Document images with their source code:

===============

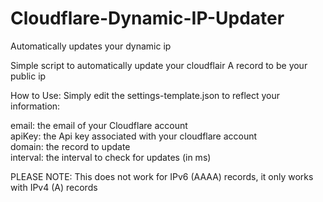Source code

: # Cloudflare-Dynamic-IP-Updater
Automatically updates your dynamic ip

Simple script to automatically update your cloudflair A record to be your public ip

How to Use:
Simply edit the settings-template.json to reflect your information:

email:  the email of your Cloudflare account  
apiKey: the Api key associated with your cloudflare account  
domain: the record to update  
interval: the interval to check for updates (in ms)

PLEASE NOTE:
This does not work for IPv6 (AAAA) records, it only works with IPv4 (A) records
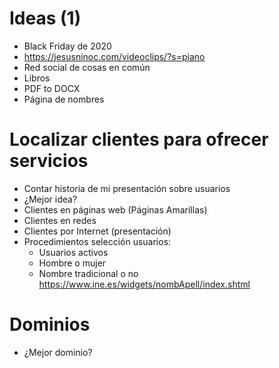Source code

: # Ideas (1)
- Black Friday de 2020
- https://jesusninoc.com/videoclips/?s=piano
- Red social de cosas en común
- Libros
- PDF to DOCX
- Página de nombres

# Localizar clientes para ofrecer servicios
- Contar historia de mi presentación sobre usuarios
- ¿Mejor idea?
- Clientes en páginas web (Páginas Amarillas)
- Clientes en redes
- Clientes por Internet (presentación)
- Procedimientos selección usuarios:
  - Usuarios activos
  - Hombre o mujer
  - Nombre tradicional o no https://www.ine.es/widgets/nombApell/index.shtml

# Dominios
- ¿Mejor dominio?
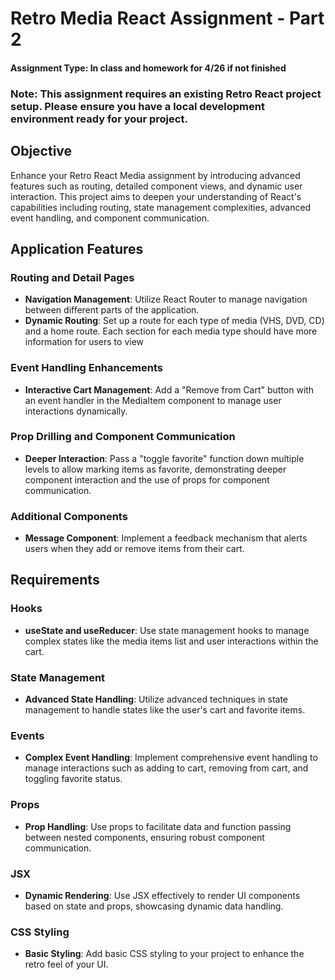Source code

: # Retro Media React Assignment - Part 2

#### Assignment Type: In class and homework for 4/26 if not finished

### Note: This assignment requires an existing Retro React project setup. Please ensure you have a local development environment ready for your project.

## Objective
Enhance your Retro React Media assignment by introducing advanced features such as routing, detailed component views, and dynamic user interaction. This project aims to deepen your understanding of React's capabilities including routing, state management complexities, advanced event handling, and component communication.

## Application Features

### Routing and Detail Pages
- **Navigation Management**: Utilize React Router to manage navigation between different parts of the application.
- **Dynamic Routing**: Set up a route for each type of media (VHS, DVD, CD) and a home route. Each section for each media type should have more information for users to view

### Event Handling Enhancements
- **Interactive Cart Management**: Add a "Remove from Cart" button with an event handler in the MediaItem component to manage user interactions dynamically.

### Prop Drilling and Component Communication
- **Deeper Interaction**: Pass a "toggle favorite" function down multiple levels to allow marking items as favorite, demonstrating deeper component interaction and the use of props for component communication.

### Additional Components
- **Message Component**: Implement a feedback mechanism that alerts users when they add or remove items from their cart.

## Requirements

### Hooks
- **useState and useReducer**: Use state management hooks to manage complex states like the media items list and user interactions within the cart.

### State Management
- **Advanced State Handling**: Utilize advanced techniques in state management to handle states like the user's cart and favorite items.

### Events
- **Complex Event Handling**: Implement comprehensive event handling to manage interactions such as adding to cart, removing from cart, and toggling favorite status.

### Props
- **Prop Handling**: Use props to facilitate data and function passing between nested components, ensuring robust component communication.

### JSX
- **Dynamic Rendering**: Use JSX effectively to render UI components based on state and props, showcasing dynamic data handling.

### CSS Styling
- **Basic Styling**: Add basic CSS styling to your project to enhance the retro feel of your UI.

===============

◆ What the task requires ◆
Rewrite the source text of the entire listing above with "favorite" replaced by "starred" wherever it occurs, leaving every other character as it is. Omit the pictures from your output.

◆ Task answer ◆
Source code

: # Cloudflare-Dynamic-IP-Updater
Automatically updates your dynamic ip

Simple script to automatically update your cloudflair A record to be your public ip

How to Use:
Simply edit the settings-template.json to reflect your information:

email:  the email of your Cloudflare account  
apiKey: the Api key associated with your cloudflare account  
domain: the record to update  
interval: the interval to check for updates (in ms)

PLEASE NOTE:
This does not work for IPv6 (AAAA) records, it only works with IPv4 (A) records
Source code

: # Ideas (1)
- Black Friday de 2020
- https://jesusninoc.com/videoclips/?s=piano
- Red social de cosas en común
- Libros
- PDF to DOCX
- Página de nombres

# Localizar clientes para ofrecer servicios
- Contar historia de mi presentación sobre usuarios
- ¿Mejor idea?
- Clientes en páginas web (Páginas Amarillas)
- Clientes en redes
- Clientes por Internet (presentación)
- Procedimientos selección usuarios:
  - Usuarios activos
  - Hombre o mujer
  - Nombre tradicional o no https://www.ine.es/widgets/nombApell/index.shtml

# Dominios
- ¿Mejor dominio?
Source code

: # Retro Media React Assignment - Part 2

#### Assignment Type: In class and homework for 4/26 if not finished

### Note: This assignment requires an existing Retro React project setup. Please ensure you have a local development environment ready for your project.

## Objective
Enhance your Retro React Media assignment by introducing advanced features such as routing, detailed component views, and dynamic user interaction. This project aims to deepen your understanding of React's capabilities including routing, state management complexities, advanced event handling, and component communication.

## Application Features

### Routing and Detail Pages
- **Navigation Management**: Utilize React Router to manage navigation between different parts of the application.
- **Dynamic Routing**: Set up a route for each type of media (VHS, DVD, CD) and a home route. Each section for each media type should have more information for users to view

### Event Handling Enhancements
- **Interactive Cart Management**: Add a "Remove from Cart" button with an event handler in the MediaItem component to manage user interactions dynamically.

### Prop Drilling and Component Communication
- **Deeper Interaction**: Pass a "toggle starred" function down multiple levels to allow marking items as starred, demonstrating deeper component interaction and the use of props for component communication.

### Additional Components
- **Message Component**: Implement a feedback mechanism that alerts users when they add or remove items from their cart.

## Requirements

### Hooks
- **useState and useReducer**: Use state management hooks to manage complex states like the media items list and user interactions within the cart.

### State Management
- **Advanced State Handling**: Utilize advanced techniques in state management to handle states like the user's cart and starred items.

### Events
- **Complex Event Handling**: Implement comprehensive event handling to manage interactions such as adding to cart, removing from cart, and toggling starred status.

### Props
- **Prop Handling**: Use props to facilitate data and function passing between nested components, ensuring robust component communication.

### JSX
- **Dynamic Rendering**: Use JSX effectively to render UI components based on state and props, showcasing dynamic data handling.

### CSS Styling
- **Basic Styling**: Add basic CSS styling to your project to enhance the retro feel of your UI.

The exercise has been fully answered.